Search for an object in an image using a perceptual hash
In those days, when I still believed that programming for myself at lunchtime or after work, you can create your own startup, I had one project. And the project required such an algorithm to search for an object in the image, so that it could be quickly trained on a new object, and that it did not consume a lot of computing resources. After reading the articles about perceptual hash ( once an article and two ), I decided, why not use it to limit the number of studied image areas? And he began to build his bike, instead of using signs of Haar. use perceptual hash, as a filter of image areas, so that after the filter there are only those areas where the desired object is most likely to be located. At the end of the article there is a link to C ++ code using the OpenCV library.
What is the result?
In this video, you can see the work of the object search algorithm in the image in action. The blue bounding box is used to highlight an object in a video when video playback is stopped. In this case, you can remember the appearance of the object. The learning algorithm is instant. Also, the size of the blue bounding box affects the maximum and minimum sizes of the object search window in the image. The red bounding box highlights the area where the target object is most likely located. The algorithm works as follows: ')
Prepare the image for processing (create an integral image)
Calculate the perceptual hash of the image
Check the flag of the array element with the number equal to the perceptual hash
If the perceptual hash passes the test, compare the image section with the patches prepared in advance.
At the last point, problems arise, since the perceptual hash limits the image area is not accurate, and it is impossible to simply cut the found image area with the image of the object, with the slightest shift you will get a big difference.
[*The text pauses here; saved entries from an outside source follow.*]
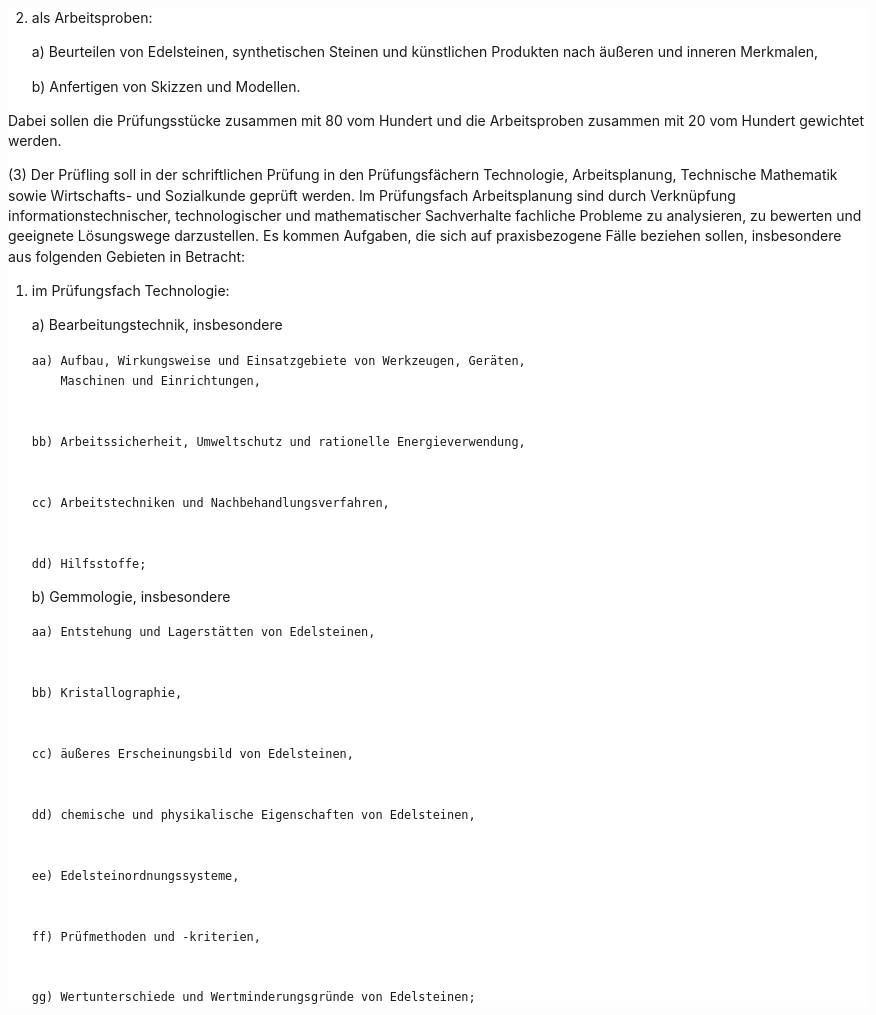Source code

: 2.  als Arbeitsproben:

    a)  Beurteilen von Edelsteinen, synthetischen Steinen und künstlichen
        Produkten nach äußeren und inneren Merkmalen,


    b)  Anfertigen von Skizzen und Modellen.






Dabei sollen die Prüfungsstücke zusammen mit 80 vom Hundert und die
Arbeitsproben zusammen mit 20 vom Hundert gewichtet werden.

(3) Der Prüfling soll in der schriftlichen Prüfung in den
Prüfungsfächern Technologie, Arbeitsplanung, Technische Mathematik
sowie Wirtschafts- und Sozialkunde geprüft werden. Im Prüfungsfach
Arbeitsplanung sind durch Verknüpfung informationstechnischer,
technologischer und mathematischer Sachverhalte fachliche Probleme zu
analysieren, zu bewerten und geeignete Lösungswege darzustellen. Es
kommen Aufgaben, die sich auf praxisbezogene Fälle beziehen sollen,
insbesondere aus folgenden Gebieten in Betracht:

1.  im Prüfungsfach Technologie:

    a)  Bearbeitungstechnik, insbesondere

        aa) Aufbau, Wirkungsweise und Einsatzgebiete von Werkzeugen, Geräten,
            Maschinen und Einrichtungen,


        bb) Arbeitssicherheit, Umweltschutz und rationelle Energieverwendung,


        cc) Arbeitstechniken und Nachbehandlungsverfahren,


        dd) Hilfsstoffe;





    b)  Gemmologie, insbesondere

        aa) Entstehung und Lagerstätten von Edelsteinen,


        bb) Kristallographie,


        cc) äußeres Erscheinungsbild von Edelsteinen,


        dd) chemische und physikalische Eigenschaften von Edelsteinen,


        ee) Edelsteinordnungssysteme,


        ff) Prüfmethoden und -kriterien,


        gg) Wertunterschiede und Wertminderungsgründe von Edelsteinen;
It would be more correct to find the key points in the two images and compare them. In addition, the usual search of patches during the comparison of two images slows down the work of the algorithm, and nevertheless the result could be called "realtime".
The panda video shows the performance of the “filter” based on a perceptual hash. The red bounding boxes indicate areas of the image where the hash coincides with the hash of the desired object (or is within a specified Hamming distance). Alas, this filtering method does not do well with small objects in the video. But the algorithm shows itself well when working with large objects, such as searching for faces on the image from a laptop webcam.
Features of using perceptual hash in this algorithm
If we have infinite computer memory large enough so that each image can be represented as an array index, then a comparison of two images could be done using an if condition, and in the array itself one could store a flag denoting that this image belongs to the desired object. .
This approach is quite realistic for a perceptual hash.
Since the image is an array index, there will be no need to spend time searching for the hash in the array, it will suffice to check the condition that this element of the array (hash) belongs to the desired class of objects. Calculate a hash is not time consuming, if the original image is pre-prepared (to obtain an integral image from it).
Typically, a perceptual hash uses an image size of 8 x 8 pixels, or 64 bits of data. However, the 64 bits of data have so many possible combinations that the array will occupy (1.71E11 x cell size ) of memory. Another thing, if you take a picture with a size of 5 x 5 pixels, which will correspond to 2E25 = 33554432 or at least 32 megabytes of memory, which is quite acceptable.
Noise instead of Hamming distance
Since in this algorithm the perceptual hash of the image of the object being searched is the array index, instead of the Hamming distance to assess the perceptual hash compliance with the desired object, you can prefill the array with flags, i.e. add noise to the Hamming distance. This will reduce the number of calculations.